Oil Futures Fall on Potential Return of Iran's Oil Exports

Liubov Georges
By  Liubov Georges , DTN Energy Reporter

WASHINGTON (DTN) -- In early trade Thursday, oil futures nearest delivery on the New York Mercantile Exchange and Brent crude on the Intercontinental Exchange reversed lower following overnight strength in the U.S. dollar and softness in global financial markets, as traders monitor signs of progress in the final round of multilateral talks in Vienna, aimed at returning Tehran into compliance with the 2015 nuclear accord that would unleash more Iranian crude barrels onto the global oil market.

U.S. Dollar Index traded near a one-week high 90.180 level overnight following sharp gains Wednesday before weakening ahead of the release of weekly unemployment claims, the second reading on U.S. first quarter gross domestic product, and durable goods orders for April, with all data points expected to show an improving economy.

Consensus calls for first-time jobless claims to fall slightly from the previous week to around 450,000, continuing a downtrend for a fifth week. The second reading on first quarter U.S. GDP is seen improving 0.1% from the initial estimate to 6.5% annualized growth, although consensus ranges from 6.5% to 7%. The Atlanta Fed's GDPNow tracker suggests second quarter growth rate of around 10.1%, firmly ahead of the 6.4% pace recorded over the first three months of the year and one of the fastest rates of expansion on record.

The greenback might have also found support this week from emerging views that the Federal Reserve is slowly but surely edging towards a discussion about tapering the central bank's $120 billion a month in bond purchases. During his speech at the Brookings Institute on Wednesday, Federal Reserve Vice Chairman Randal Quarles noted that medium term inflation risks are "weighted to the upside" on the back of the easy monetary policy from the central bank. Although "we need to remain patient" in any policy shift, Quarles said, "if my expectations about economic growth, employment and inflation over the coming months are borne out ... and especially if they come in strong ... it will become important for the [Federal Open Market Committee] to begin discussing our plans to adjust the pace of asset purchases at upcoming meetings."

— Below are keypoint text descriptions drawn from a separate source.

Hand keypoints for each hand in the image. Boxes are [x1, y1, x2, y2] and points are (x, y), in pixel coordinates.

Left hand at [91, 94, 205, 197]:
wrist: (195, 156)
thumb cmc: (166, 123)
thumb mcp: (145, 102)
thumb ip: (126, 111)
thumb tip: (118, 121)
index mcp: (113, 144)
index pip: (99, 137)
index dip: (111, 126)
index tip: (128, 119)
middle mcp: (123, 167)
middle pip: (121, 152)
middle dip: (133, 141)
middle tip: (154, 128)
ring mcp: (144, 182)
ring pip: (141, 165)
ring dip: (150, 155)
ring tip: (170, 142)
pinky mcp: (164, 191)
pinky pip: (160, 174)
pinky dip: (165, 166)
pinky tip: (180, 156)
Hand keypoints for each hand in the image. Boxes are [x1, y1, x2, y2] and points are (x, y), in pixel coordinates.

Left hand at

Oil futures downside reversal follows Wednesday's bullish inventory report showing domestic crude and refined products stocks declined more than expected last week as demand for gasoline surged to the highest weekly rate since the beginning of the pandemic in March 2020. Gasoline supplied to the U.S. market, a measure for demand, held above 9 million bpd for the second consecutive week heading into the Memorial Day holiday weekend.

Seasonally, gasoline consumption rises beginning around Memorial Day -- which falls on Monday this year -- when people take to the roads, with early indicators pointing to strong demand for this holiday weekend. Apple mobility data indicate traffic activity now stands 40% above the Jan. 13, 2020 baseline -- a fresh post-pandemic high.

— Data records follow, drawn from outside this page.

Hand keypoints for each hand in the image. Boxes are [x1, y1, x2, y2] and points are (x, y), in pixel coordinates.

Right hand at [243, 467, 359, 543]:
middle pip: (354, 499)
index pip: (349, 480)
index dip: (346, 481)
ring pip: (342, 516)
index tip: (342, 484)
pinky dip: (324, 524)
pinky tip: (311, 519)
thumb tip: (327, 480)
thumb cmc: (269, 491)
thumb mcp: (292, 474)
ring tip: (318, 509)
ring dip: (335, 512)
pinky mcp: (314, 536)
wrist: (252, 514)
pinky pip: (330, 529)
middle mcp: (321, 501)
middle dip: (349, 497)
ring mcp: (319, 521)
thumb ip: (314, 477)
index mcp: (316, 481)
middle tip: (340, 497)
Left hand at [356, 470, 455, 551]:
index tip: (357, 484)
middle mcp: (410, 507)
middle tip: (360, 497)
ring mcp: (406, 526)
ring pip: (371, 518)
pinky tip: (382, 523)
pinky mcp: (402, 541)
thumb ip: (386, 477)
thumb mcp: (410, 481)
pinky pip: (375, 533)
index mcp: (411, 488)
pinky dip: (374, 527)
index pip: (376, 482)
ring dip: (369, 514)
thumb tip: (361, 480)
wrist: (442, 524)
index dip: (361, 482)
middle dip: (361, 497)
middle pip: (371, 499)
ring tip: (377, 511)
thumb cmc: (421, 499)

Thursday's softer session is once again underpinned by ongoing negotiations around Iran's nuclear program in Vienna this week, where multiple parties to the collapsed 2015 agreement indicated "significant progress" has been made. Iranian President Hassan Rouhani said last week that the United States agreed to lift all sanctions targeting Iran's oil exports, petrochemical and shipping industry.

Russia's Deputy Minister Alexander Novak suggested Wednesday that Organization of the Petroleum Exporting Counties together with allies must consider the potential return of Iranian barrels on the global market when the group meets on May 31 and June 1.

In early trading, NYMEX July West Texas Intermediate declined 68 cents to $65.54 per barrel (bbl) and the front-month Brent contact on ICE fell 70 cents to trade just above $68 bbl ahead the July contract's expiration Friday afternoon. ICE August Brent traded at a 16 cents discount to the expiring contact. NYMEX RBOB June futures dropped back 2.83 cents or 1.3% to near $2.1218 gallon, with the next month's contract expanding its premium to 0.49 cent. The NYMEX ULSD June contract was down 2 cents to $2.0252 gallon and the next-month ULSD futures traded near $2.0234.